Single BGP alerts are almost always ambiguous:

  • Route leaks happen

  • Misconfigurations happen

  • Validators disagree

This attack becomes visible only when multiple independent signals align: routing behaviour, operational acceptance, and validator consensus.

If you alert on any one of these in isolation, you either miss the attack or drown in false positives.

Observable signals

The following signals are observable without packet inspection or active probing:

  • BGP route announcements and withdrawals for monitored prefixes

  • Route attributes (origin AS, AS_PATH, next hop)

  • Router-reported acceptance or rejection of a route

  • Independent RPKI validator confirmation of validation state

None of these signals alone are sufficient. Together, they describe a successful control-plane compromise.

Required log sources

This correlation assumes access to:

  • BMP (BGP Monitoring Protocol) Authoritative visibility into BGP announcements and withdrawals. This is the ground truth for what entered the control plane.

  • RPKI validator logs From one or more independent validators (for example Routinator, Cloudflare, RIPE). These provide the authoritative validation state.

  • Router syslog For operational context only, such as:

    • session stability

    • timing of acceptance or rejection

    • confirmation that routing decisions were applied

Router logs are not treated as a source of routing truth or validation authority.

Optional but useful:

  • Authentication logs (registry or router access)

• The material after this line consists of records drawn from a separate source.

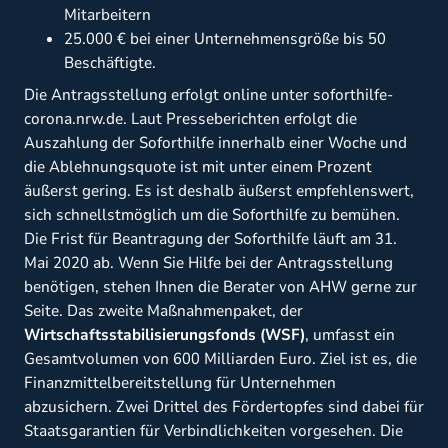
Mitarbeitern
25.000 € bei einer Unternehmensgröße bis 50
Beschäftigte.
Die Antragsstellung erfolgt online unter
soforthilfe-
corona.nrw.de
. Laut Presseberichten erfolgt die
Auszahlung der Soforthilfe innerhalb einer Woche und
die Ablehnungsquote ist mit unter einem Prozent
äußerst gering. Es ist deshalb äußerst empfehlenswert,
sich schnellstmöglich um die Soforthilfe zu bemühen.
Die Frist für Beantragung der Soforthilfe läuft am 31.
Mai 2020 ab. Wenn Sie Hilfe bei der Antragsstellung
benötigen, stehen Ihnen die Berater von AHW gerne zur
Seite. Das zweite Maßnahmenpaket, der
Wirtschaftsstabilisierungsfonds (WSF)
, umfasst ein
Gesamtvolumen von 600 Milliarden Euro. Ziel ist es, die
Finanzmittelbereitstellung für Unternehmen
abzusichern. Zwei Drittel des Fördertopfes sind dabei für
Staatsgarantien für Verbindlichkeiten vorgesehen. Die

  • Traffic forwarding or flow telemetry

Correlation logic (human-readable)

The detection logic is as follows:

  1. A BGP announcement for a monitored prefix or sub-prefix is observed via BMP

  2. Router logs indicate that the announcement was accepted into the control plane

  3. One or more independent RPKI validators confirm the prefix and origin AS as valid within a short time window

  4. The prefix is later withdrawn, suggesting a completed operation rather than a persistent routing change

When all four conditions occur in sequence, raise a high-confidence alert for a control-plane attack executed under RPKI cover.

Temporal considerations

  • Announcement and validation typically occur within seconds to minutes

  • Withdrawal may occur minutes, hours, days later

  • Correlation logic must therefore support asymmetric time windows

This is not a burst. It is a short campaign with intent.

Assumptions and limitations

Assumptions

  • BMP visibility exists for relevant peers

  • At least one validator reflects authoritative RPKI state

  • Router logs are sufficiently verbose to indicate acceptance timing

Limitations

  • Attacks without withdrawal may evade this logic

  • Long-delayed withdrawals weaken confidence

  • Partial visibility reduces correlation strength

This detection deliberately favours confidence over coverage.

Evasion considerations

A capable adversary may attempt to evade detection by:

  • Relying on a single validator to avoid consensus signals

  • Spreading actions over longer time windows

  • Announcing prefixes just outside monitored ranges

  • Avoiding withdrawal to appear as a stable route

These evasions increase attacker cost and operational risk, which is an acceptable trade-off.

Expected outcome

A triggered correlation indicates:

  • A suspicious prefix was successfully announced

  • Routing infrastructure accepted the route

  • Validation systems endorsed the announcement

This is late-stage detection, but still actionable: traffic can be rerouted, prefixes filtered, and trust anchors audited.